PROBLEM DESCRIPTION
Extract each line of the records below that contains the word "down".

Start of DATA RECORDS

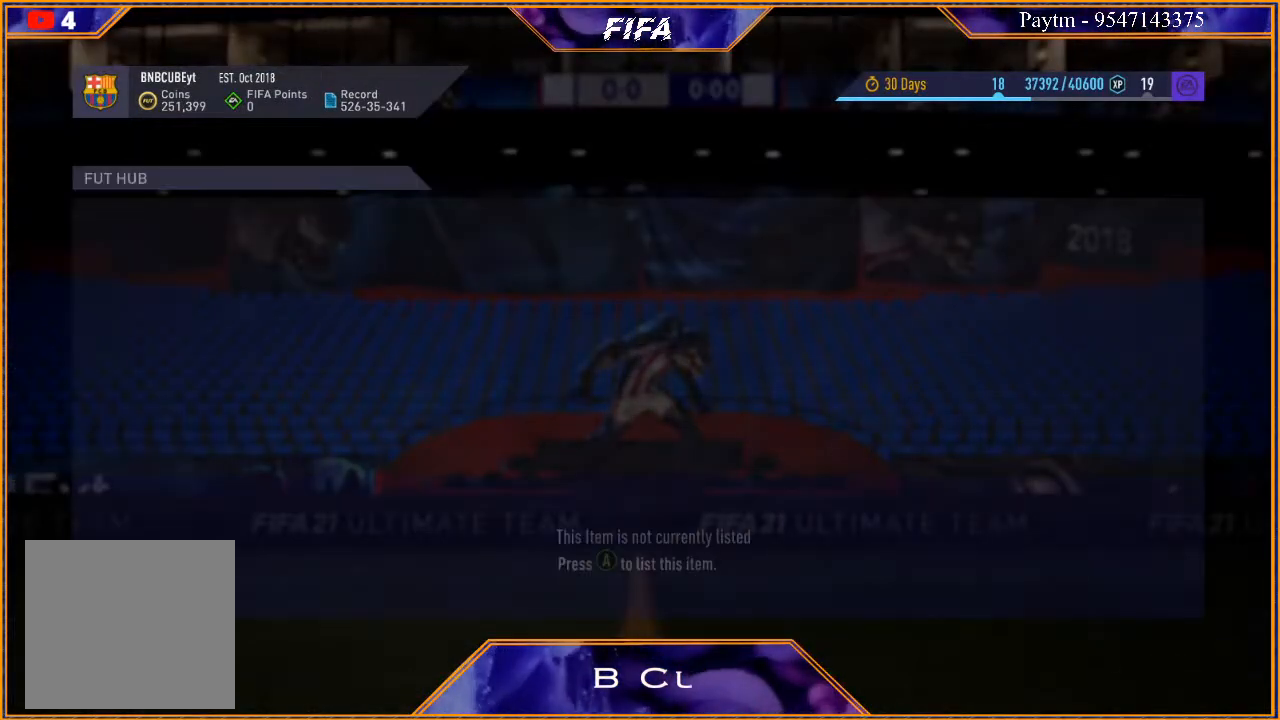
{"buttons": [], "left_stick": "center", "right_stick": "center", "events": []}
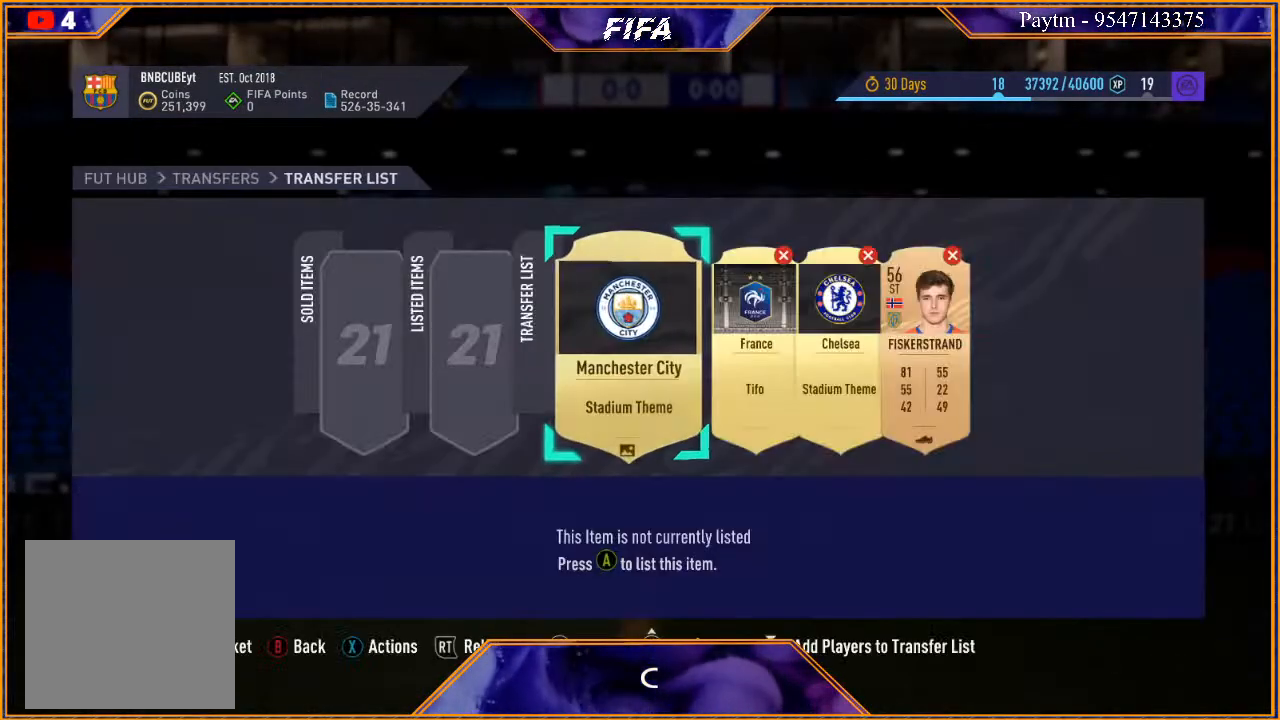
{"buttons": [], "left_stick": "up", "right_stick": "center", "events": [[200, "R2", "down"], [400, "R2", "up"], [467, "left_stick", "up"]]}
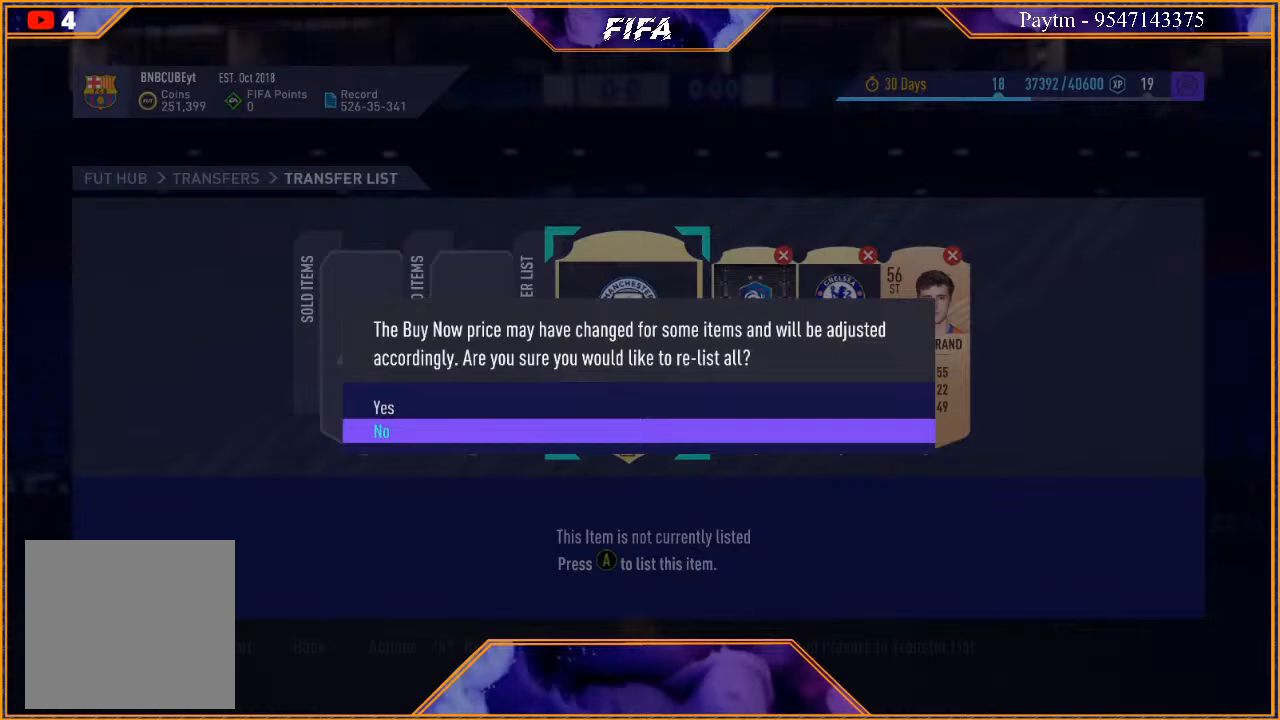
{"buttons": [], "left_stick": "center", "right_stick": "center", "events": [[100, "left_stick", "center"], [133, "A", "down"], [300, "A", "up"]]}
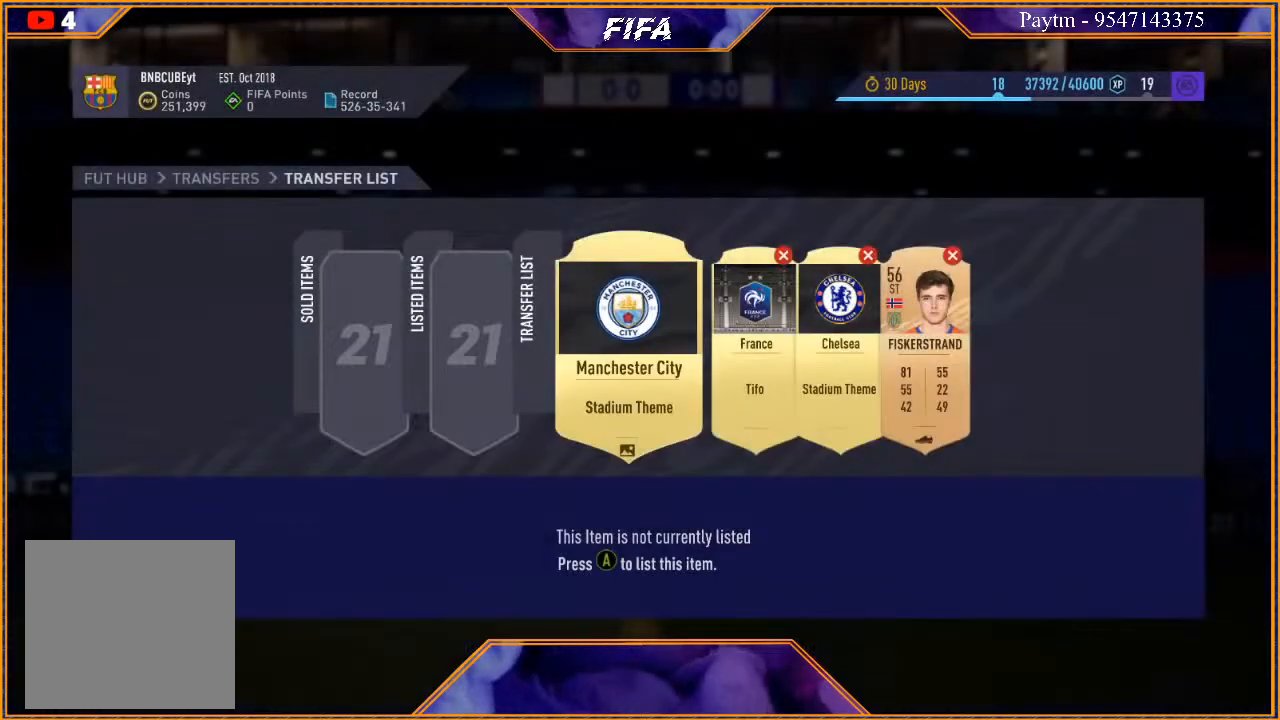
{"buttons": [], "left_stick": "center", "right_stick": "center", "events": []}
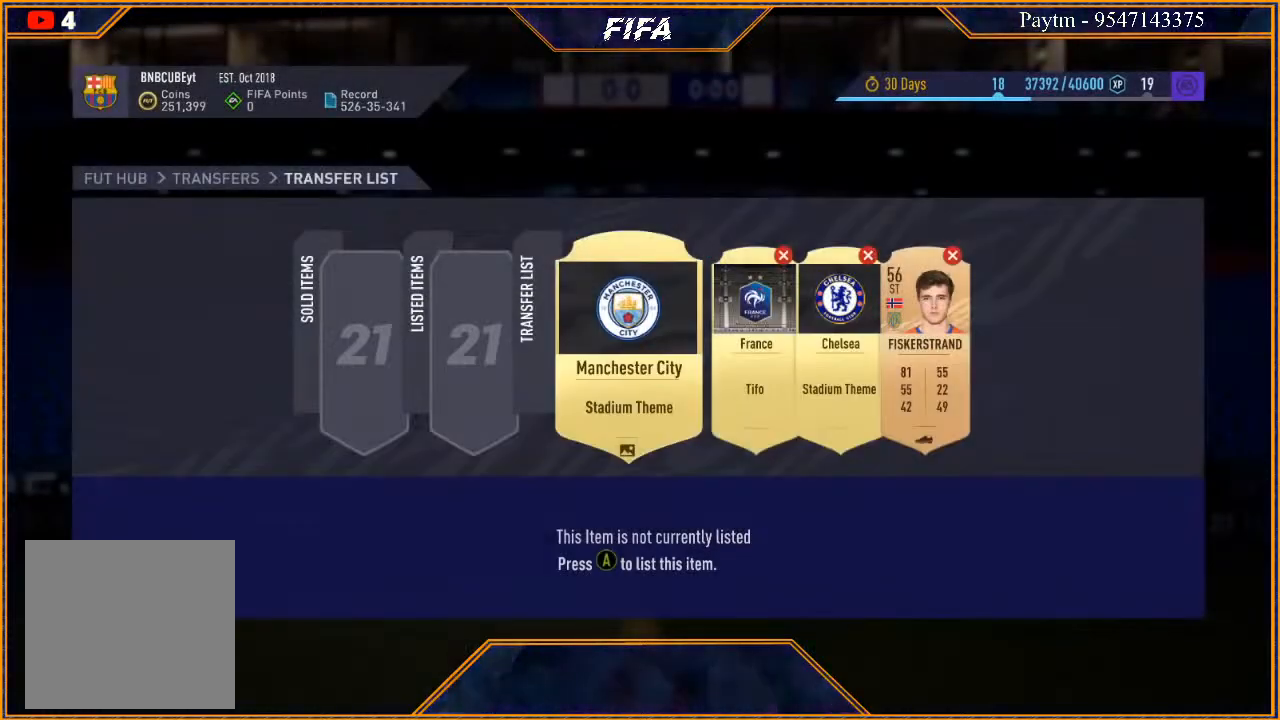
{"buttons": [], "left_stick": "center", "right_stick": "center", "events": []}
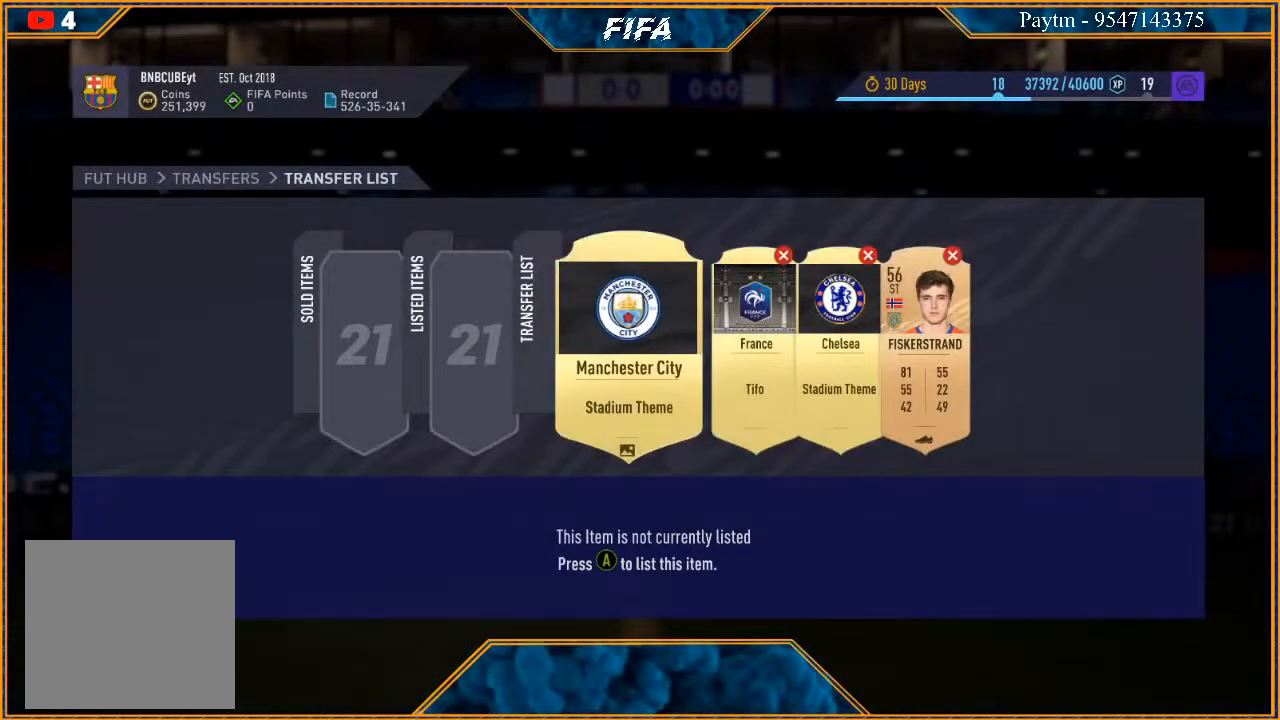
{"buttons": [], "left_stick": "center", "right_stick": "center", "events": []}
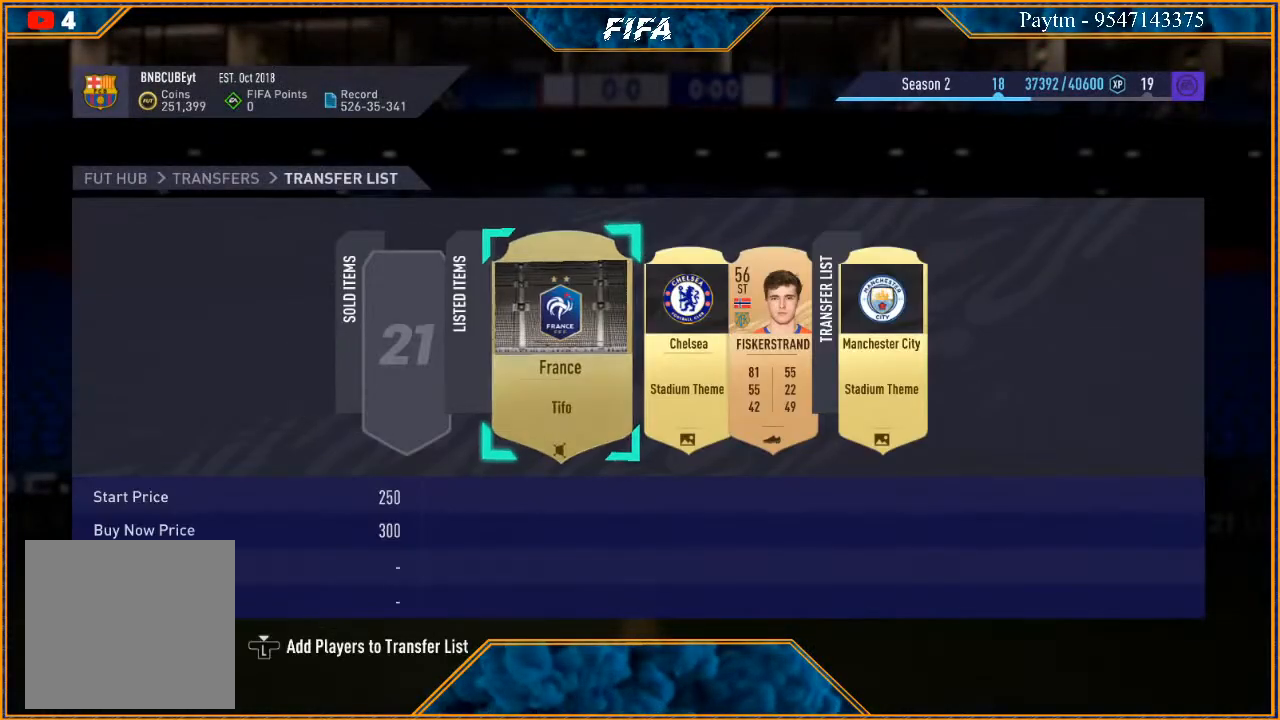
{"buttons": [], "left_stick": "center", "right_stick": "center", "events": []}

End of DATA RECORDS

WRITTEN ANSWER
{"buttons": [], "left_stick": "up", "right_stick": "center", "events": [[200, "R2", "down"], [400, "R2", "up"], [467, "left_stick", "up"]]}
{"buttons": [], "left_stick": "center", "right_stick": "center", "events": [[100, "left_stick", "center"], [133, "A", "down"], [300, "A", "up"]]}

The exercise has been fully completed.